EXERCISE PROMPT:
Straight copy, no pictures: transcribe each entry as it stands.

Bounding box prediction data

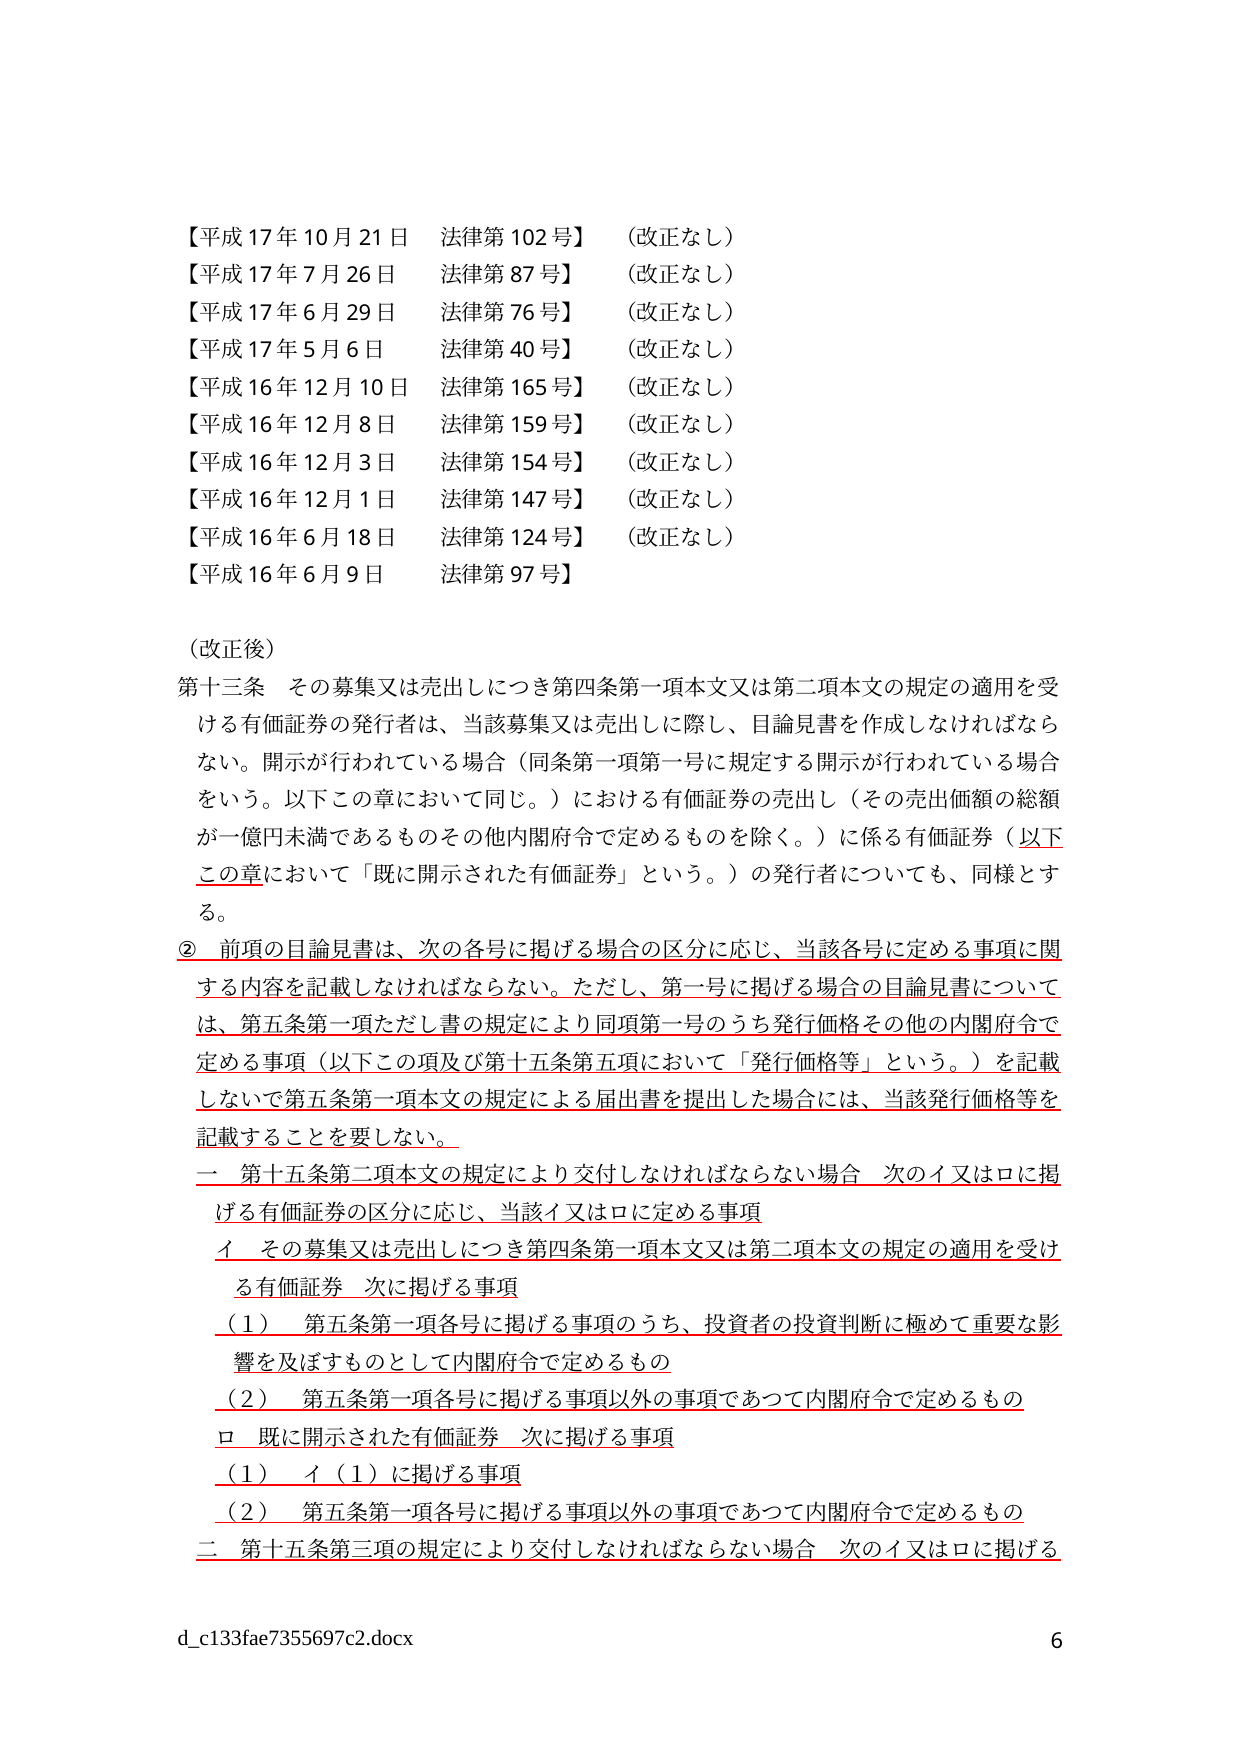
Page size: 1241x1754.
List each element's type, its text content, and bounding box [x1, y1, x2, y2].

text （２） 第五条第一項各号に掲げる事項以外の事項であつて内閣府令で定めるもの [215, 1492, 1063, 1529]
text 【平成17年10月21日 法律第102号】 （改正なし） [177, 217, 1063, 254]
text イ その募集又は売出しにつき第四条第一項本文又は第二項本文の規定の適用を受ける有価証券 次に掲げる事項 [215, 1229, 1063, 1304]
text （改正後） [177, 629, 1063, 667]
text 【平成16年6月18日 法律第124号】 （改正なし） [177, 517, 1063, 554]
text 【平成16年12月3日 法律第154号】 （改正なし） [177, 442, 1063, 479]
text 【平成16年12月8日 法律第159号】 （改正なし） [177, 404, 1063, 442]
text ロ 既に開示された有価証券 次に掲げる事項 [215, 1417, 1063, 1454]
text 一 第十五条第二項本文の規定により交付しなければならない場合 次のイ又はロに掲げる有価証券の区分に応じ、当該イ又はロに定める事項 [196, 1154, 1063, 1229]
text （２） 第五条第一項各号に掲げる事項以外の事項であつて内閣府令で定めるもの [215, 1379, 1063, 1417]
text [196, 1529, 1063, 1567]
text 【平成16年12月1日 法律第147号】 （改正なし） [177, 479, 1063, 517]
text 【平成16年6月9日 法律第97号】 [177, 554, 1063, 592]
text （１） 第五条第一項各号に掲げる事項のうち、投資者の投資判断に極めて重要な影響を及ぼすものとして内閣府令で定めるもの [215, 1304, 1063, 1379]
text 【平成17年6月29日 法律第76号】 （改正なし） [177, 292, 1063, 329]
text ② 前項の目論見書は、次の各号に掲げる場合の区分に応じ、当該各号に定める事項に関する内容を記載しなければならない。ただし、第一号に掲げる場合の目論見書については、第五条第一項ただし書の規定により同項第一号のうち発行価格その他の内閣府令で定める事項（以下この項及び第十五条第五項において「発行価格等」という。）を記載しないで第五条第一項本文の規定による届出書を提出した場合には、当該発行価格等を記載することを要しない。 [177, 929, 1063, 1154]
text 第十三条 その募集又は売出しにつき第四条第一項本文又は第二項本文の規定の適用を受ける有価証券の発行者は、当該募集又は売出しに際し、目論見書を作成しなければならない。開示が行われている場合（同条第一項第一号に規定する開示が行われている場合をいう。以下この章において同じ。）における有価証券の売出し（その売出価額の総額が一億円未満であるものその他内閣府令で定めるものを除く。）に係る有価証券（以下この章において「既に開示された有価証券」という。）の発行者についても、同様とする。 [177, 667, 1063, 929]
text 【平成17年7月26日 法律第87号】 （改正なし） [177, 254, 1063, 292]
text 【平成17年5月6日 法律第40号】 （改正なし） [177, 329, 1063, 367]
text 【平成16年12月10日 法律第165号】 （改正なし） [177, 367, 1063, 404]
text （１） イ（１）に掲げる事項 [215, 1454, 1063, 1492]
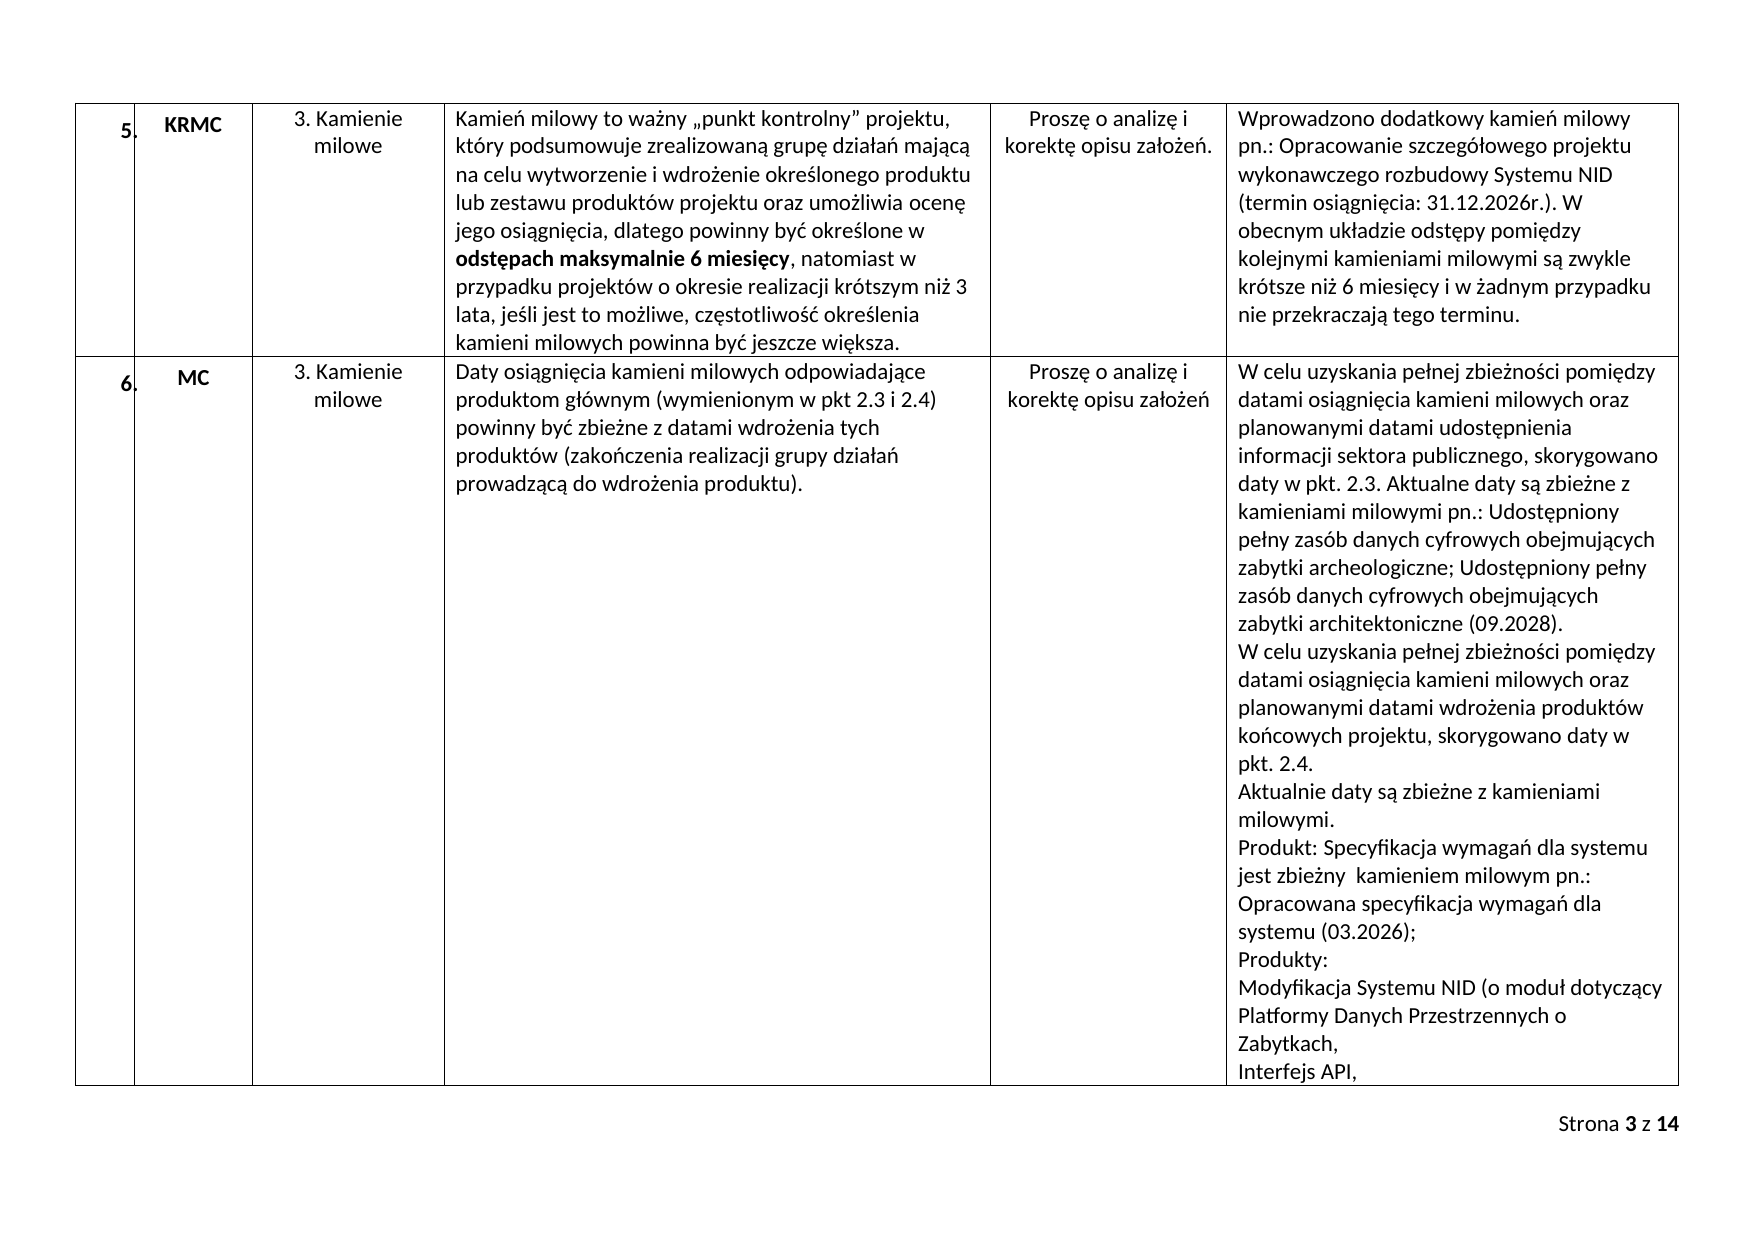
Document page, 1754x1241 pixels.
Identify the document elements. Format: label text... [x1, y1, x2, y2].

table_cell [1227, 357, 1678, 1085]
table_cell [445, 357, 990, 1085]
table_cell [76, 104, 134, 356]
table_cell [991, 104, 1226, 356]
table_cell 3. Kamienie milowe [253, 104, 444, 356]
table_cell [991, 357, 1226, 1085]
table_cell 3. Kamienie milowe [253, 357, 444, 1085]
table_cell KRMC [135, 104, 252, 356]
table_cell MC [135, 357, 252, 1085]
table_cell [76, 357, 134, 1085]
table_cell Wprowadzono dodatkowy kamień milowy pn.: Opracowanie szczegółowego projektu wykonawczego rozbudowy Systemu NID (termin osiągnięcia: 31.12.2026r.). W obecnym układzie odstępy pomiędzy kolejnymi kamieniami milowymi są zwykle krótsze niż 6 miesięcy i w żadnym przypadku nie przekraczają tego terminu. [1227, 104, 1678, 356]
table_cell Kamień milowy to ważny „punkt kontrolny” projektu, który podsumowuje zrealizowaną grupę działań mającą na celu wytworzenie i wdrożenie określonego produktu lub zestawu produktów projektu oraz umożliwia ocenę jego osiągnięcia, dlatego powinny być określone w odstępach maksymalnie 6 miesięcy, natomiast w przypadku projektów o okresie realizacji krótszym niż 3 lata, jeśli jest to możliwe, częstotliwość określenia kamieni milowych powinna być jeszcze większa. [445, 104, 990, 356]
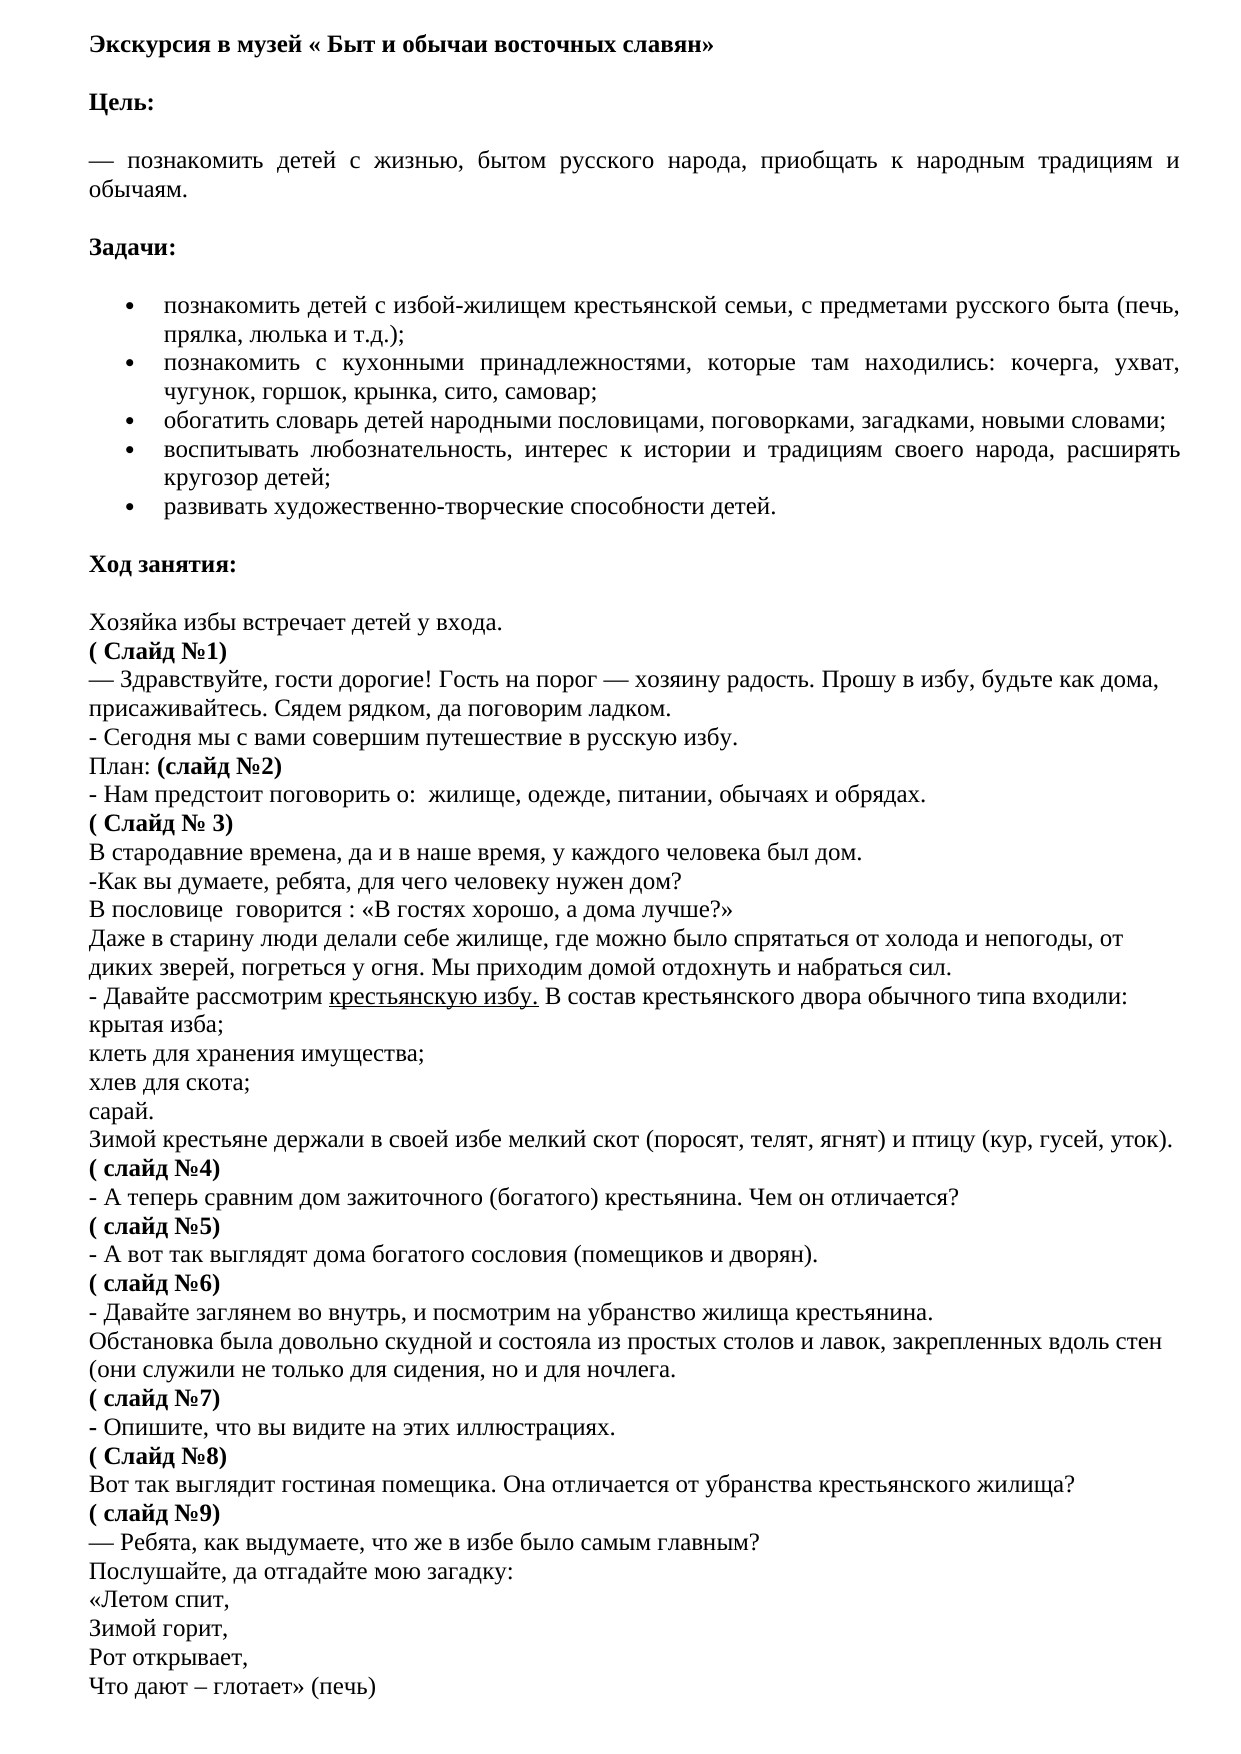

ANSWER FOR THIS EXERCISE:
Page size: 1241x1754.
List each element's type, its text content, and bounding box [x1, y1, x2, y2].

text （２） 第五条第一項各号に掲げる事項以外の事項であつて内閣府令で定めるもの [215, 1492, 1063, 1529]
text 【平成17年10月21日 法律第102号】 （改正なし） [177, 217, 1063, 254]
text イ その募集又は売出しにつき第四条第一項本文又は第二項本文の規定の適用を受ける有価証券 次に掲げる事項 [215, 1229, 1063, 1304]
text （改正後） [177, 629, 1063, 667]
text 【平成16年6月18日 法律第124号】 （改正なし） [177, 517, 1063, 554]
text 【平成16年12月3日 法律第154号】 （改正なし） [177, 442, 1063, 479]
text 【平成16年12月8日 法律第159号】 （改正なし） [177, 404, 1063, 442]
text ロ 既に開示された有価証券 次に掲げる事項 [215, 1417, 1063, 1454]
text 一 第十五条第二項本文の規定により交付しなければならない場合 次のイ又はロに掲げる有価証券の区分に応じ、当該イ又はロに定める事項 [196, 1154, 1063, 1229]
text （２） 第五条第一項各号に掲げる事項以外の事項であつて内閣府令で定めるもの [215, 1379, 1063, 1417]
text [196, 1529, 1063, 1567]
text 【平成16年12月1日 法律第147号】 （改正なし） [177, 479, 1063, 517]
text 【平成16年6月9日 法律第97号】 [177, 554, 1063, 592]
text （１） 第五条第一項各号に掲げる事項のうち、投資者の投資判断に極めて重要な影響を及ぼすものとして内閣府令で定めるもの [215, 1304, 1063, 1379]
text 【平成17年6月29日 法律第76号】 （改正なし） [177, 292, 1063, 329]
text ② 前項の目論見書は、次の各号に掲げる場合の区分に応じ、当該各号に定める事項に関する内容を記載しなければならない。ただし、第一号に掲げる場合の目論見書については、第五条第一項ただし書の規定により同項第一号のうち発行価格その他の内閣府令で定める事項（以下この項及び第十五条第五項において「発行価格等」という。）を記載しないで第五条第一項本文の規定による届出書を提出した場合には、当該発行価格等を記載することを要しない。 [177, 929, 1063, 1154]
text 第十三条 その募集又は売出しにつき第四条第一項本文又は第二項本文の規定の適用を受ける有価証券の発行者は、当該募集又は売出しに際し、目論見書を作成しなければならない。開示が行われている場合（同条第一項第一号に規定する開示が行われている場合をいう。以下この章において同じ。）における有価証券の売出し（その売出価額の総額が一億円未満であるものその他内閣府令で定めるものを除く。）に係る有価証券（以下この章において「既に開示された有価証券」という。）の発行者についても、同様とする。 [177, 667, 1063, 929]
text 【平成17年7月26日 法律第87号】 （改正なし） [177, 254, 1063, 292]
text 【平成17年5月6日 法律第40号】 （改正なし） [177, 329, 1063, 367]
text 【平成16年12月10日 法律第165号】 （改正なし） [177, 367, 1063, 404]
text （１） イ（１）に掲げる事項 [215, 1454, 1063, 1492]
Document page, 1754x1241 pixels.
Identify the document elements. Format: label text... [x1, y1, x2, y2].

table_cell [1227, 357, 1678, 1085]
table_cell [445, 357, 990, 1085]
table_cell [76, 104, 134, 356]
table_cell [991, 104, 1226, 356]
table_cell 3. Kamienie milowe [253, 104, 444, 356]
table_cell [991, 357, 1226, 1085]
table_cell 3. Kamienie milowe [253, 357, 444, 1085]
table_cell KRMC [135, 104, 252, 356]
table_cell MC [135, 357, 252, 1085]
table_cell [76, 357, 134, 1085]
table_cell Wprowadzono dodatkowy kamień milowy pn.: Opracowanie szczegółowego projektu wykonawczego rozbudowy Systemu NID (termin osiągnięcia: 31.12.2026r.). W obecnym układzie odstępy pomiędzy kolejnymi kamieniami milowymi są zwykle krótsze niż 6 miesięcy i w żadnym przypadku nie przekraczają tego terminu. [1227, 104, 1678, 356]
table_cell Kamień milowy to ważny „punkt kontrolny” projektu, który podsumowuje zrealizowaną grupę działań mającą na celu wytworzenie i wdrożenie określonego produktu lub zestawu produktów projektu oraz umożliwia ocenę jego osiągnięcia, dlatego powinny być określone w odstępach maksymalnie 6 miesięcy, natomiast w przypadku projektów o okresie realizacji krótszym niż 3 lata, jeśli jest to możliwe, częstotliwość określenia kamieni milowych powinna być jeszcze większa. [445, 104, 990, 356]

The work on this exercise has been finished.